Just musing and brainstorming how I will be setting up our little haunted woods this year. We have a little trail through the woods that seems perfect for some grim Grimms Fairy Tales! And a few others to add in the fun!

Here is the Wikipedia entry about the brothers...

_The Brothers Grimm (German: Die Brüder Grimm or Die Gebrüder Grimm), Jacob (January 4, 1785 - September 20, 1863) and Wilhelm Grimm (February 24, 1786 - December 16, 1859), were German academics who were best known for publishing collections of folk tales and fairy tales, which became popular.[1] Jacob also did academic work in linguistics, related to how the sounds in words shift over time (Grimm's law), and together they wrote a German dictionary.

They are among the best-known story tellers of folk tales from Europe, and their work popularized such tales as "Rumpelstiltskin", "Snow White", "Sleeping Beauty", "Rapunzel", "Cinderella", "Hansel and Gretel", and "The Frog Prince", some of them they took from the Italian Fairy Tale writers Giambattista Basile and Giovanni Francesco Straparola.

_
In our own little woods, I will adapt a few other familiar fairy tale characters as well. For example: 
Little Red - Riding in the Hood (hearse) and 
the "Yeh - He Be Bad" Wolf

Hansel and Gretel and the Witch of the Woods
(Haunted Cottage, Stone Oven, etc.)

Jack be Nimble, Jack be Quick, Poor Jack didn't make it over the Candlestick! (A large fire-y candle flame made of up -lit fabric and a fan) 

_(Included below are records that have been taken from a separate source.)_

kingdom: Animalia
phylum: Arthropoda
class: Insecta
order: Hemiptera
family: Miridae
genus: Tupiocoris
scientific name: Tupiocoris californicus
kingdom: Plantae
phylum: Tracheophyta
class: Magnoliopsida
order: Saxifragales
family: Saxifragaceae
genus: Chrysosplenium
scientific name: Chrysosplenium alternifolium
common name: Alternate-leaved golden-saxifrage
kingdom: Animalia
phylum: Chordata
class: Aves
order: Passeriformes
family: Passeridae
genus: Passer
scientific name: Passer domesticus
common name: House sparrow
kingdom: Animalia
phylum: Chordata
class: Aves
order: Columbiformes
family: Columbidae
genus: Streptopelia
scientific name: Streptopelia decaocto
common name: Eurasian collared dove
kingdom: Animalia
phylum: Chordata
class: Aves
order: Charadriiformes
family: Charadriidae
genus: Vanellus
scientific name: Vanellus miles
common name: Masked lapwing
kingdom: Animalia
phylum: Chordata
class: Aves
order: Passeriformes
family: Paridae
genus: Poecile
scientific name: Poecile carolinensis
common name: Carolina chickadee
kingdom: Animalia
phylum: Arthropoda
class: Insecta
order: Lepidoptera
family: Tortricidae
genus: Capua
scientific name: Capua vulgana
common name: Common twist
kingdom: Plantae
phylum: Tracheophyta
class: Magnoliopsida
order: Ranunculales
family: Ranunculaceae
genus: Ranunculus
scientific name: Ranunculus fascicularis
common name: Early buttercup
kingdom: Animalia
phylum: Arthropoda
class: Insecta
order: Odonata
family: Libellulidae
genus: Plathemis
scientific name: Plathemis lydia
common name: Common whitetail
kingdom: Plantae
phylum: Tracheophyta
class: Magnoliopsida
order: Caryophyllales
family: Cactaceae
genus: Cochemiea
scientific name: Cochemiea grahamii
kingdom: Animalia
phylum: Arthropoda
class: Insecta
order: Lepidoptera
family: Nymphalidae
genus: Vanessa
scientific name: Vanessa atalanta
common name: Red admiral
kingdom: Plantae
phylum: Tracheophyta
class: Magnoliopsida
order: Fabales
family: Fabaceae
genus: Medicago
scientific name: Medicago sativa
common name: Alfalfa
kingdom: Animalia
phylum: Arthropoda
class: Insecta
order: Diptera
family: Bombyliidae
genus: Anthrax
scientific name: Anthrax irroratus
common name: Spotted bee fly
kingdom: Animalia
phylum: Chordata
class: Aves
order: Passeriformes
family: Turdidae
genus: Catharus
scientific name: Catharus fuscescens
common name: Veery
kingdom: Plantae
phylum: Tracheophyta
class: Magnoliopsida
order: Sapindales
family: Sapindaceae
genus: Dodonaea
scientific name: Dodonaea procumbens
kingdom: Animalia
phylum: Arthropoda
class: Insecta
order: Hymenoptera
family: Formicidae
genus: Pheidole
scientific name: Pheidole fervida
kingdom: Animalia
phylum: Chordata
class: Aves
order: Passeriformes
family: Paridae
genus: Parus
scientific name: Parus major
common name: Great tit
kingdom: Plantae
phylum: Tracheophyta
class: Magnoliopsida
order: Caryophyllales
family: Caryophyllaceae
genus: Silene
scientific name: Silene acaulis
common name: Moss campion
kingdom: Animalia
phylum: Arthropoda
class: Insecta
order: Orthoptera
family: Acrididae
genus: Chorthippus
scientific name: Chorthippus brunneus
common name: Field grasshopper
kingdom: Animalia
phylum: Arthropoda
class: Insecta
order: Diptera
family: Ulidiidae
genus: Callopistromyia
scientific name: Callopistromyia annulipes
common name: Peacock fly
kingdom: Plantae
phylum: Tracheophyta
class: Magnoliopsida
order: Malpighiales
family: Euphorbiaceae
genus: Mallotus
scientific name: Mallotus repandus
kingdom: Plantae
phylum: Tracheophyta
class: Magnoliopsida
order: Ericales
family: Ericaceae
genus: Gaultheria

Wicked Witch + house with striped legs (wingtips and briefcase?) sticking out .
"Who Killed My Sister (Mister?) "

I can think of soooo many more -- but feel free to contribute!


----------



## Atum (Nov 21, 2009)

I have a friend who does this theme every year and it's always a lot of fun! Good luck!


----------



## Guest (Feb 23, 2010)

i love this idea.. a house we lived in YEARS ago had a little area that we used like this.. when you started walking into it you could feel the temp. change.. for some reason it was always the coolest part of the yard.. we had moss growing everywhere.. i miss that little area..


----------



## Guest (Feb 23, 2010)

ok BOO, now you have me thinking.. have you thought about Alice in wonderland??? that movie is coming out in a couple of weeks.... i bet there will be a ton of ideas there.. mad hatter tea party.. you could take plywood, do three walls and a ceiling.take a small table, glue the cups etc.. to the table then hang the table upside down from the ceiling, you could make topsy turvy cakes in spooky colors from foam board... or the red queen... off with her head stuff... playing croquet with heads... just some ideas for you.. this is what happens when i start thinkin...


----------



## helenback (Dec 20, 2009)

Not a Grimm character, but little miss Muffett dangling from a giant spider sac, and the spider drops just in time...


----------



## Terra (Sep 23, 2007)

These will be fun to see. How about Humpty Dumpty?


----------